### Stored data
──────────────────────────────

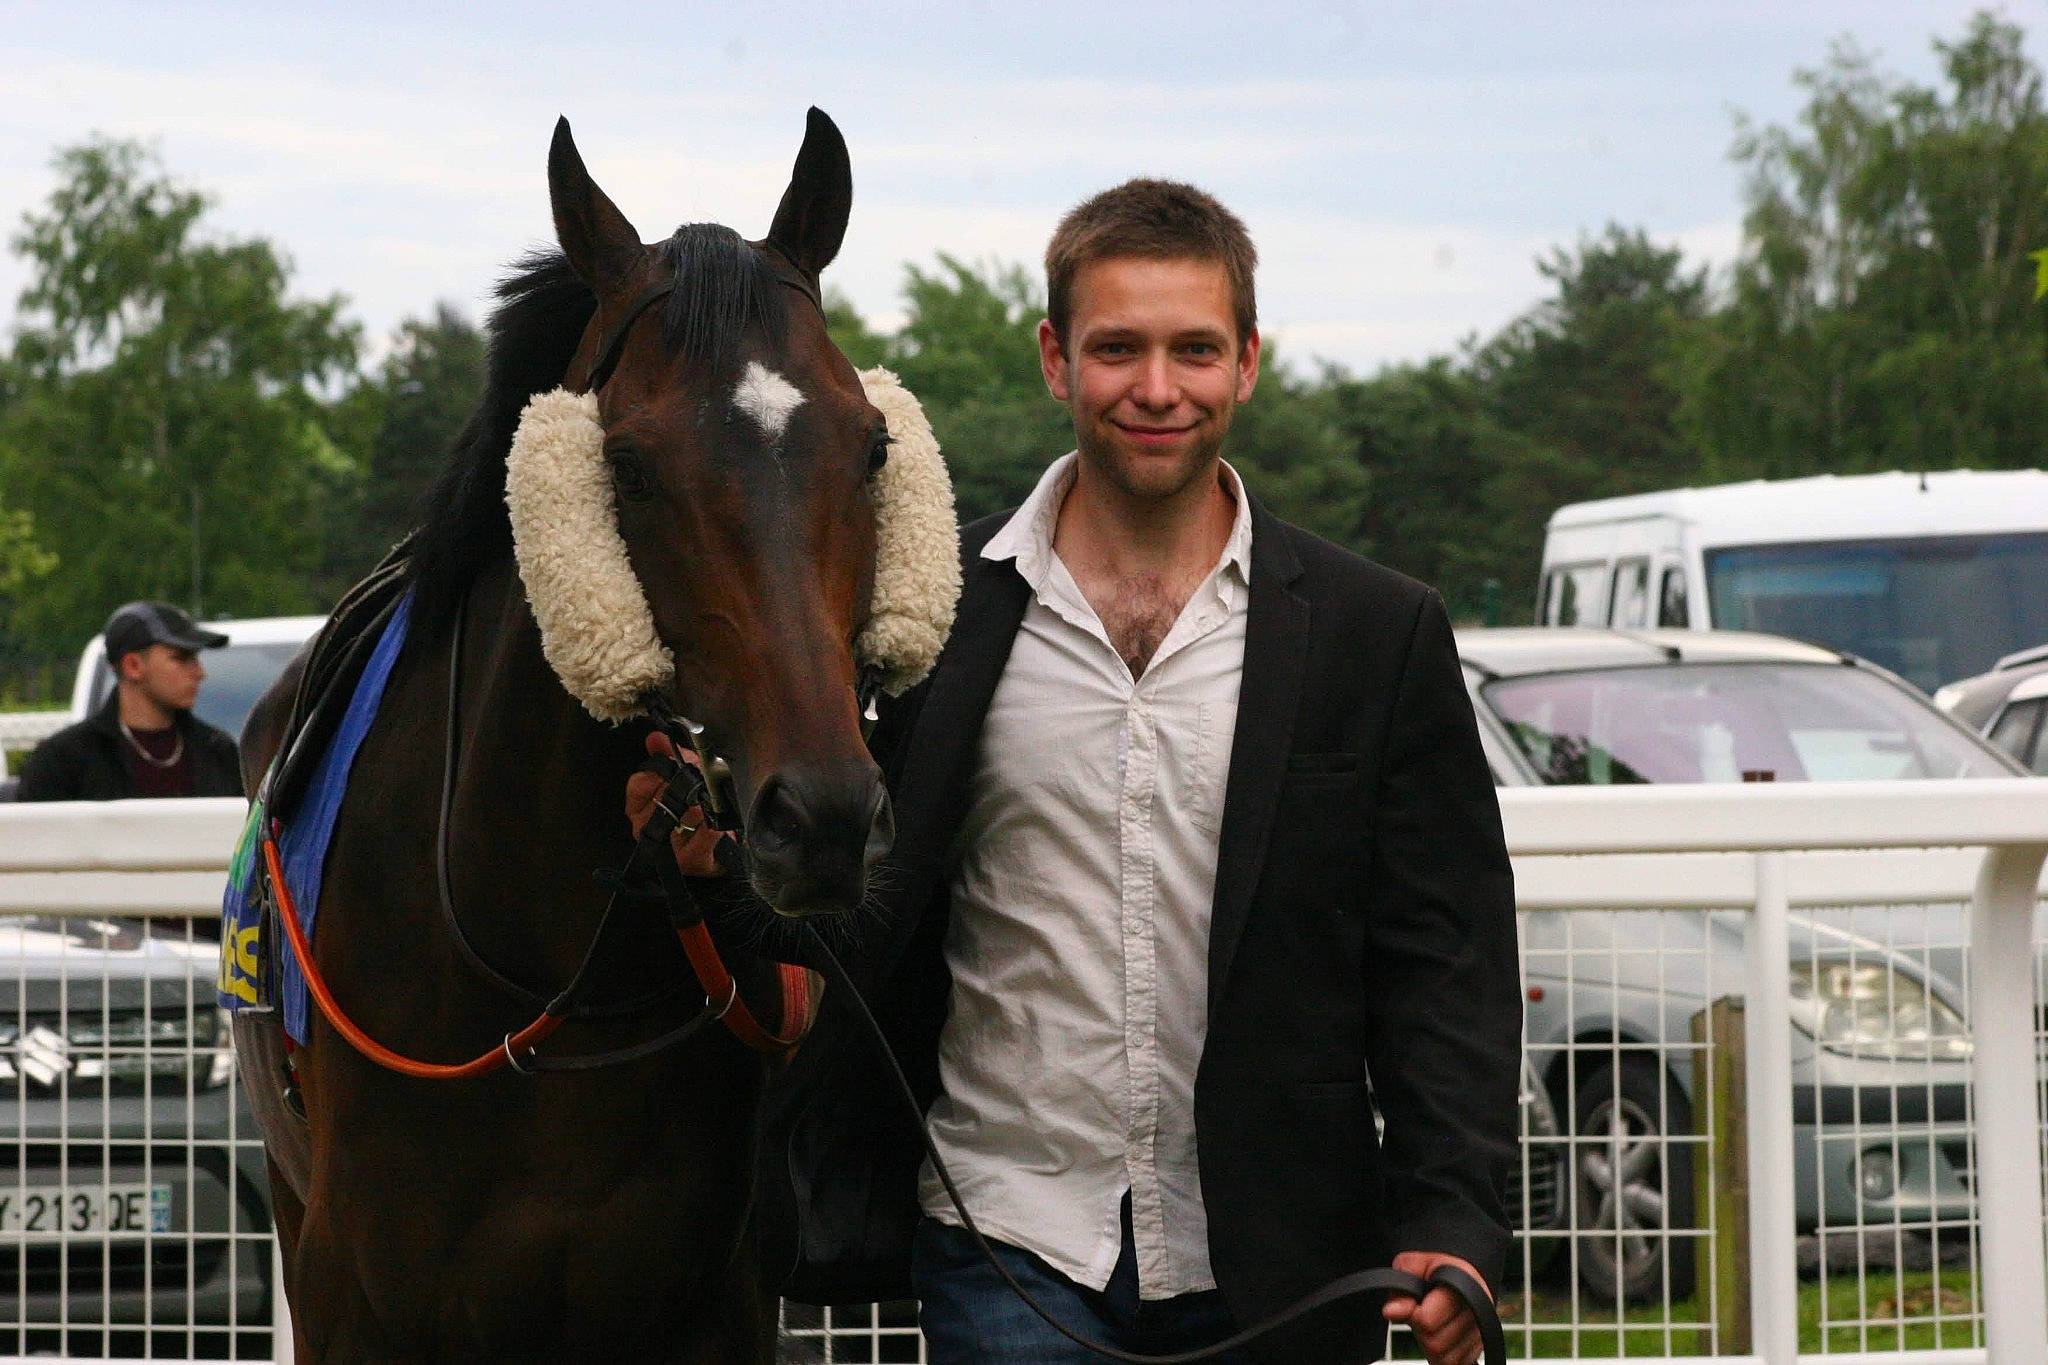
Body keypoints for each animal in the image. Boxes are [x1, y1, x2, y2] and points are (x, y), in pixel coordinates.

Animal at [235, 110, 901, 1363]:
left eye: (873, 444)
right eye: (626, 463)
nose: (823, 817)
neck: (547, 988)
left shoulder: (711, 1302)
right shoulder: (354, 1293)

──────────────────────────────

### Exercise brief
Each record above must be retyped exactly, minus its pictures.

### Answer to this task
Body keypoints for each animal in the image. Boxes are [x1, y1, x2, y2] and points are (x, y), in pixel coordinates.

Animal at [235, 110, 901, 1363]:
left eye: (873, 444)
right eye: (626, 463)
nose: (823, 817)
neck: (547, 988)
left shoulder: (711, 1302)
right shoulder: (354, 1293)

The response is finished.